Health plans — Just 5.7% of respondents indicate that all their major health plans have contacted them, and just 35% of respondents report that some of their major health plans have contacted them. Only 15% of those surveyed reported that external testing has started with all of their major health plans, and 15.3% reported that testing had started with some of their major health plans. Twenty-seven percent reported that external testing has not yet been scheduled.
Contingency plans — Physician practices were asked about their contingency plans following the Jan. 1 compliance date. More than one-third (33.3%) expected to establish a line of credit at a local financial institution; 35.6% were planning on setting aside cash reserves to sustain operations, and more than one-half (50.6%) reported that they planned to revert to paper claims in an attempt to avoid cash flow issues.
Current implementation status – Just 4.5% rate their 5010 implementation status as fully complete, 50% rate it as between 26% and 99% complete, and 40% of surveyed practices report their current implementation status as less than one-quarter complete.
“It is unacceptable to expect physician practices to take such drastic action, such as reverting to paper claims, to avoid serious cash flow issues resulting from this mandate,” Turney says. “The shift in the industry to electronic transactions in recent years could amplify the problem.
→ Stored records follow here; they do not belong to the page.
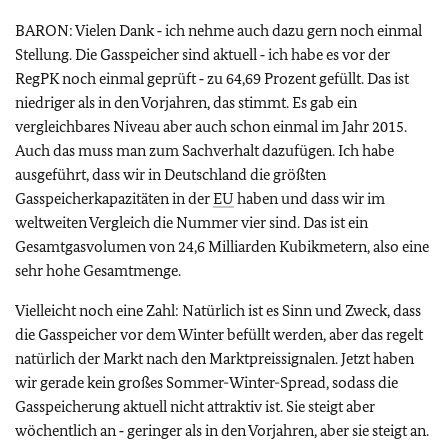
BARON: Vielen Dank ‑ ich nehme auch dazu gern noch einmal
Stellung. Die Gasspeicher sind aktuell ‑ ich habe es vor der
RegPK noch einmal geprüft ‑ zu 64,69 Prozent gefüllt. Das ist
niedriger als in den Vorjahren, das stimmt. Es gab ein
vergleichbares Niveau aber auch schon einmal im Jahr 2015.
Auch das muss man zum Sachverhalt dazufügen. Ich habe
ausgeführt, dass wir in Deutschland die größten
Gasspeicherkapazitäten in der
EU
haben und dass wir im
weltweiten Vergleich die Nummer vier sind. Das ist ein
Gesamtgasvolumen von 24,6 Milliarden Kubikmetern, also eine
sehr hohe Gesamtmenge.
Vielleicht noch eine Zahl: Natürlich ist es Sinn und Zweck, dass
die Gasspeicher vor dem Winter befüllt werden, aber das regelt
natürlich der Markt nach den Marktpreissignalen. Jetzt haben
wir gerade kein großes Sommer-Winter-Spread, sodass die
Gasspeicherung aktuell nicht attraktiv ist. Sie steigt aber
wöchentlich an ‑ geringer als in den Vorjahren, aber sie steigt an.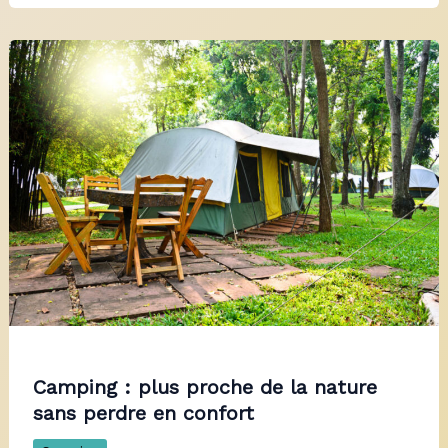
Camping : plus proche de la nature
sans perdre en confort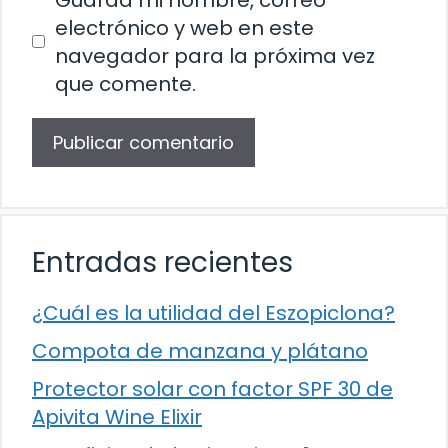
electrónico y web en este
navegador para la próxima vez
que comente.
Entradas recientes
¿Cuál es la utilidad del Eszopiclona?
Compota de manzana y plátano
Protector solar con factor SPF 30 de
Apivita Wine Elixir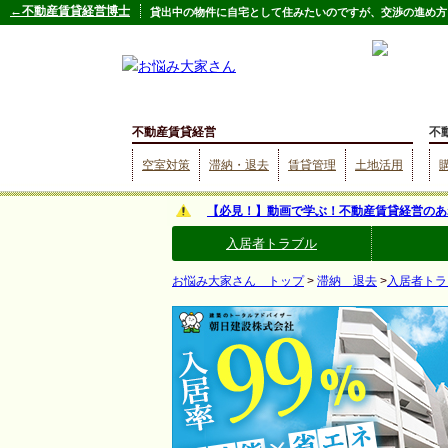
←不動産賃貸経営博士
貸出中の物件に自宅として住みたいのですが、交渉の進め方
不動産賃貸経営
不
空室対策
滞納・退去
賃貸管理
土地活用
【必見！】動画で学ぶ！不動産賃貸経営のあ
入居者トラブル
お悩み大家さん トップ
>
滞納 退去
>
入居者トラ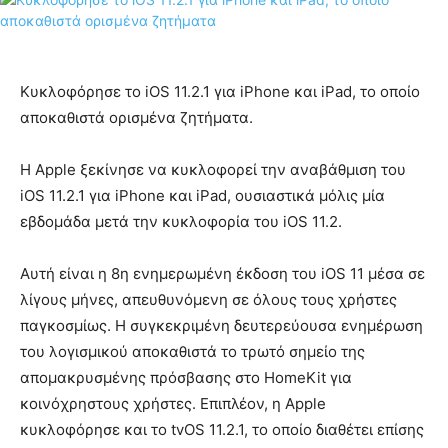
Κυκλοφόρησε το iOS 11.2.1 για iPhone και iPad, το οποίο
αποκαθιστά ορισμένα ζητήματα.
Η Apple ξεκίνησε να κυκλοφορεί την αναβάθμιση του
iOS 11.2.1 για iPhone και iPad, ουσιαστικά μόλις μία
εβδομάδα μετά την κυκλοφορία του iOS 11.2.
Αυτή είναι η 8η ενημερωμένη έκδοση του iOS 11 μέσα σε
λίγους μήνες, απευθυνόμενη σε όλους τους χρήστες
παγκοσμίως. Η συγκεκριμένη δευτερεύουσα ενημέρωση
του λογισμικού αποκαθιστά το τρωτό σημείο της
απομακρυσμένης πρόσβασης στο HomeKit για
κοινόχρηστους χρήστες. Επιπλέον, η Apple
κυκλοφόρησε και το tvOS 11.2.1, το οποίο διαθέτει επίσης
Many health plans have transitioned staff away from handling paper claims, and we are concerned that a sudden, large increase in volume could also result in delayed payments.”
MGMA urges HHS to encourage providers and health plans to concentrate strictly on the most critical data content requirements of the electronic claims and other transactions. If the claim contains the minimum content required for the health plan to successfully adjudicate the claim, HHS should not penalize health plans by requiring them to reject it. Medicare should take the lead and announce that minor errors in the claim will not trigger an automatic rejection. More stringent adherence to the data content requirements can come after the vast majority of covered entities have adopted the version 5010 formats.